Each data file contains one date-time stamp variable, and 12 other variables that measure the operating characteristics of the cyclone.

Objective. The data describing the operations of the power plant resided in multiple files (one file for each cyclone). To allow for a meaningful analysis across all cyclones, the data need to be merged into a single file that is aggregated and aligned by the date-time stamp, such that each case represents simultaneously the operational characteristics of all 5 cyclones at the given time.

Starting the analysis

Ribbon bar. Select the File tab. Click External Data. Under the Extract, Transform, and Load (ETL) heading, click Time-indexed Process Data to display the Statistica Extract, Transform, and Load (ETL): Time-indexed dialog box.

Classic menus. From the File - Get External Data - Statistica Extract, Transform, and Load (ETL) submenu, select Time-indexed Process Data  to display the Statistica Extract, Transform, and Load (ETL): Time-indexed dialog box.

The dialog box contains three tabs: Quick, Advanced, and Options.

The Quick tab displays the most commonly used options such as data source, variable selection, and aggregation interval. Select the Advanced tab to display options from the Quick tab plus other less commonly used options.

The grid at the top of the tab lists the data sources and their associated properties such as data source ID (for recording/editing SVB macros), data type, and name. You can use the arrows to the right of the grid to change the sequence in which the data sources are aligned/merged.

Click the Add data source button to display the Select Data Sources dialog box.

Click the Documents button to display the Select Documents dialog box.

Click the Files button to display the Open dialog box. Browse to the location of your Statistica installation (i.e., C:\Program Files\Dell\Statistica *\Examples\Datasets). While pressing the Shift key on your keyboard, select data files Cyclone-1.sta, Cyclone-2.sta, Cyclone-3.sta, Cyclone-4.sta, and Cyclone-5.sta; then click the Open button.

Now click the OK button in the Select Data Sources dialog box to add the files to the analysis.

Now, select Cyclone-1 in the list at the top of the grid, and click the Variables button to define the Date/Time stamp variable and other variables to be included in the output file.
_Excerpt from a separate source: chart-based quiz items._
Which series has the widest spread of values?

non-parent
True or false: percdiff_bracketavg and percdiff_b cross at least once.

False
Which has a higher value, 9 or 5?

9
Select variable 1-Date Time from the first list and all other variables from the second list, as shown below.

Click the OK button.

On the Advanced tab of the Startup Panel, click the Variable specs button to specify the variable specifications for the selected variables. For Coal flow (kpph), select Maximum in the Aggregation statistics type column. Leave all other specifications at their defaults.

Click the OK button.

Now select Cyclone-2.sta from the list of files, click the Variables button, and select the variables from the variables list. Select variable 1 for Date/Time stamp, and 2-13 for the Variables in second list; then click the OK button. Repeat the same variable selection for Cyclone-3.sta, Cyclone-4.sta and Cyclone-5.sta. Scroll the list to see all the files in the list view.
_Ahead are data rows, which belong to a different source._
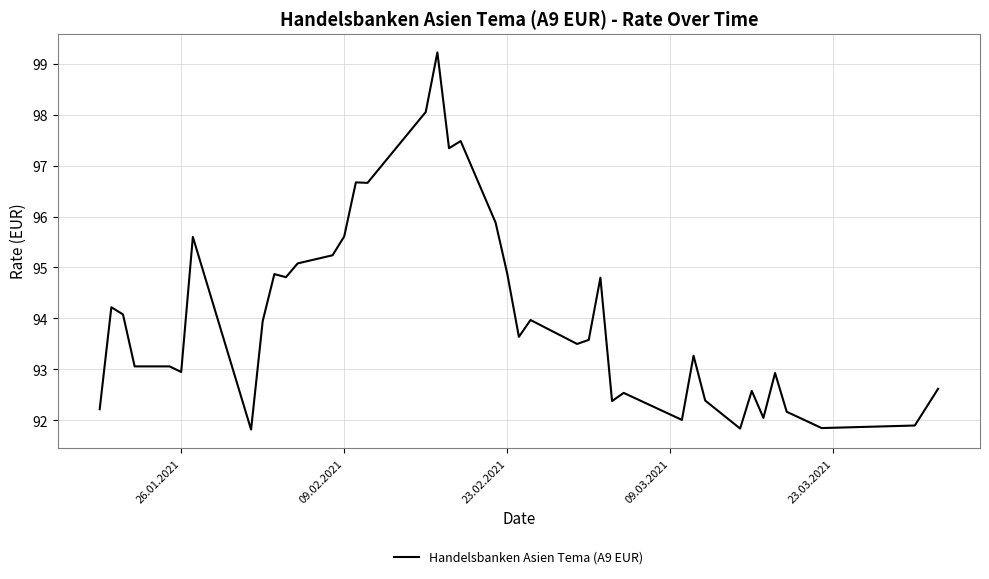

What is the maximum value shown in the chart?

99.2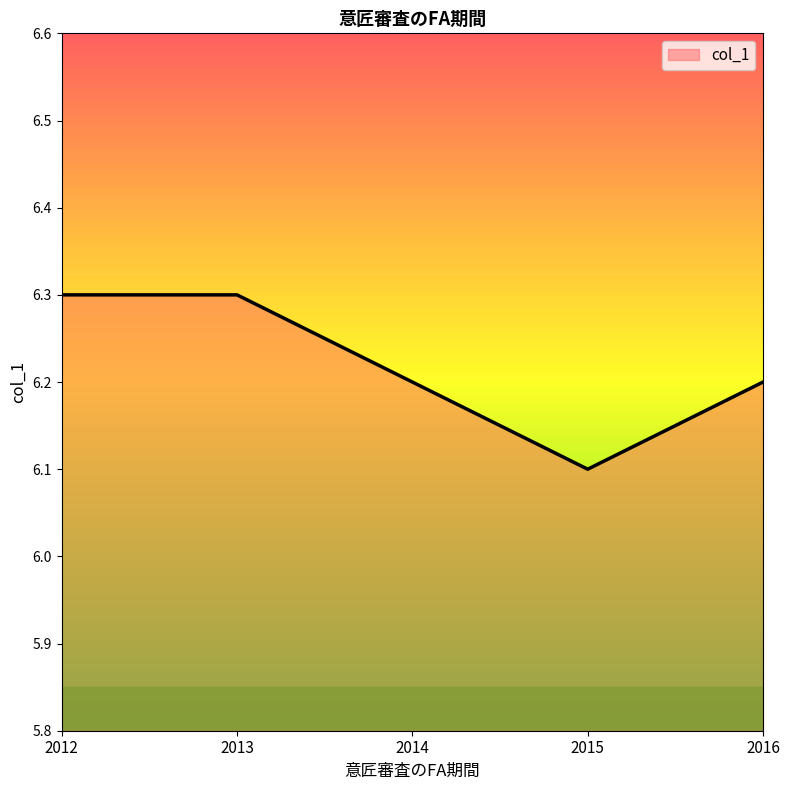

How many interior local valleys (lower than both neighbors) does the data have?

1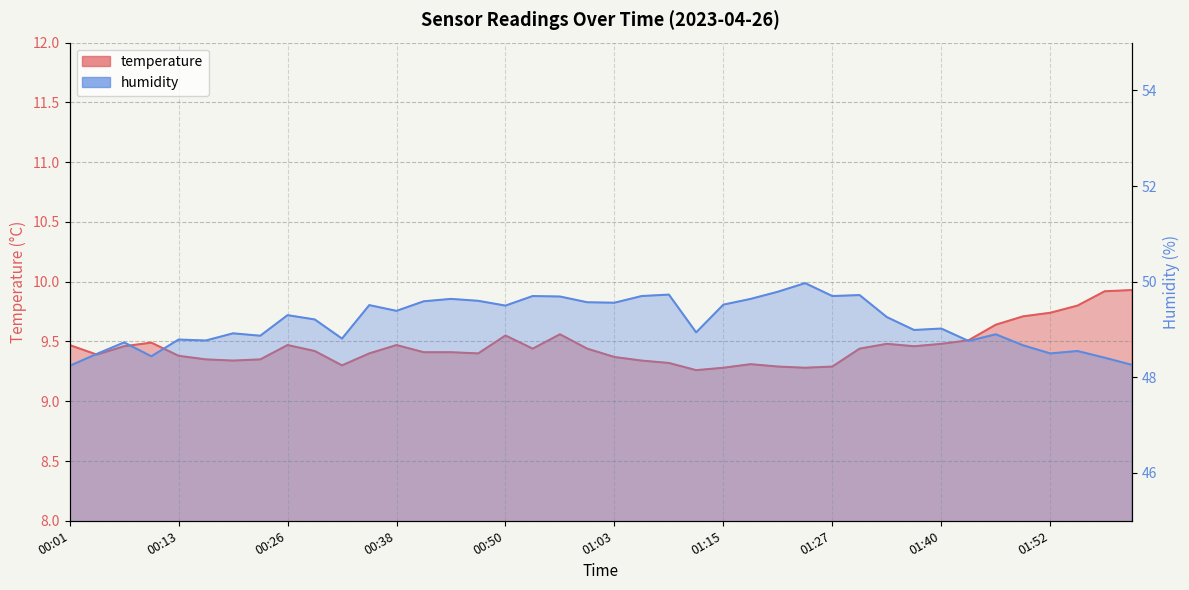

Reading right to left, list all the values displayed in this chart.

temperature: 02:01=9.9	01:58=9.9	01:55=9.8	01:52=9.7	01:49=9.7	01:46=9.6	01:43=9.5	01:40=9.5	01:37=9.5	01:34=9.5	01:30=9.4	01:27=9.3	01:24=9.3	01:21=9.3	01:18=9.3	01:15=9.3	01:12=9.3	01:09=9.3	01:06=9.3	01:03=9.4	01:00=9.4	00:56=9.6	00:53=9.4	00:50=9.6	00:47=9.4	00:44=9.4	00:41=9.4	00:38=9.5	00:35=9.4	00:32=9.3	00:29=9.4	00:26=9.5	00:23=9.3	00:19=9.3	00:16=9.3	00:13=9.4	00:10=9.5	00:07=9.5	00:04=9.4	00:01=9.5
humidity: 02:01=48.3	01:58=48.4	01:55=48.5	01:52=48.5	01:49=48.7	01:46=48.9	01:43=48.8	01:40=49.0	01:37=49.0	01:34=49.3	01:30=49.7	01:27=49.7	01:24=50.0	01:21=49.8	01:18=49.6	01:15=49.5	01:12=48.9	01:09=49.7	01:06=49.7	01:03=49.6	01:00=49.6	00:56=49.7	00:53=49.7	00:50=49.5	00:47=49.6	00:44=49.6	00:41=49.6	00:38=49.4	00:35=49.5	00:32=48.8	00:29=49.2	00:26=49.3	00:23=48.9	00:19=48.9	00:16=48.8	00:13=48.8	00:10=48.4	00:07=48.7	00:04=48.5	00:01=48.2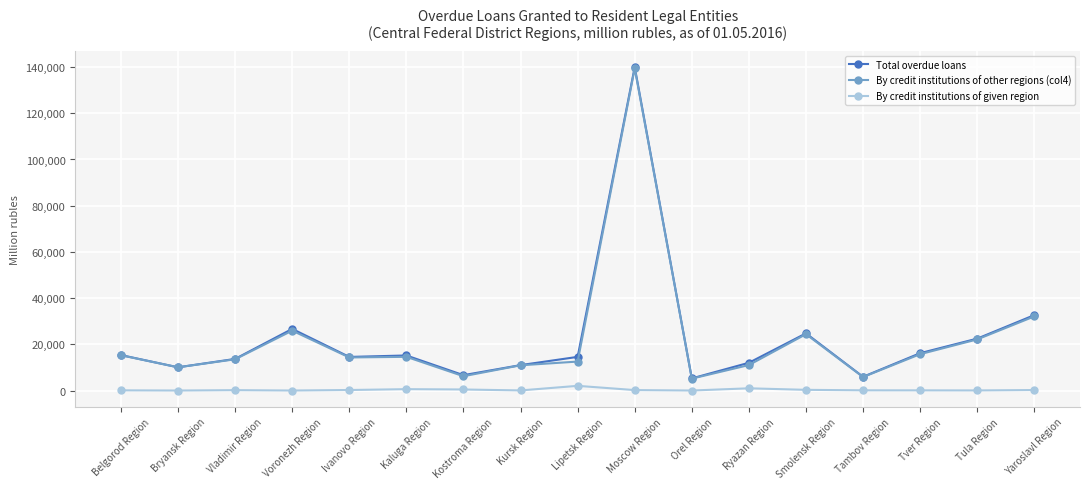

At which category does Total overdue loans reach its first local valley?

Bryansk Region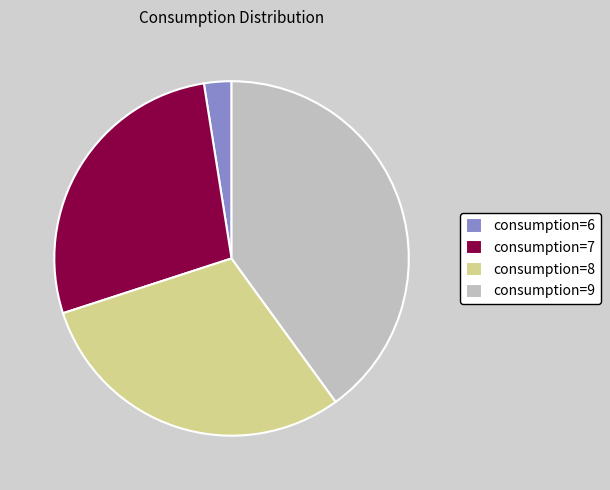

Is the sum of consumption=7 and consumption=9 greater than half?

Yes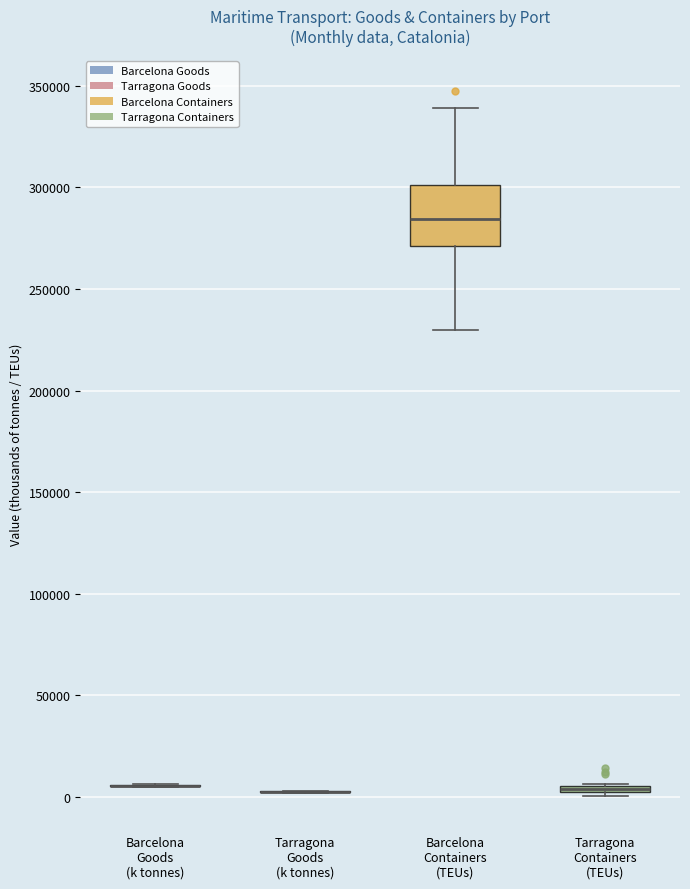

Comparing the boxes themselves (not the whiskers), which one is the tallest?

Barcelona Containers (TEUs)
In the Aggregation interval for all data source(s) group box, select the Days option button .

Reviewing results. Click the Results button to create the aggregated and aligned results spreadsheet.

The resultant spreadsheet contains 5 cases and 61 variables (the date-time stamp variable plus 12 variables from each cyclone file). Each variable will show the respective aggregation statistics that were defined in the variable specs. By default means are collected for continuous variables, and the mode for categorical variables.

For variable Coal flow (kpph), the statistic computed and reported is the maximum for the respective interval. Looking at case 1, the value 61.3504231 is the maximum value found in file Cyclone-1.sta for the date-time range from 9/25/2005 12:00 AM (inclusive) to 9/26/2005 12:00 AM (exclusive). For all other variables, the mean is computed for the respective range.

This resultant file can be used for further analysis, or using Statistica Enterprise, these data could be used for standard reporting, or written back to a standard database as part of an automated ETL application.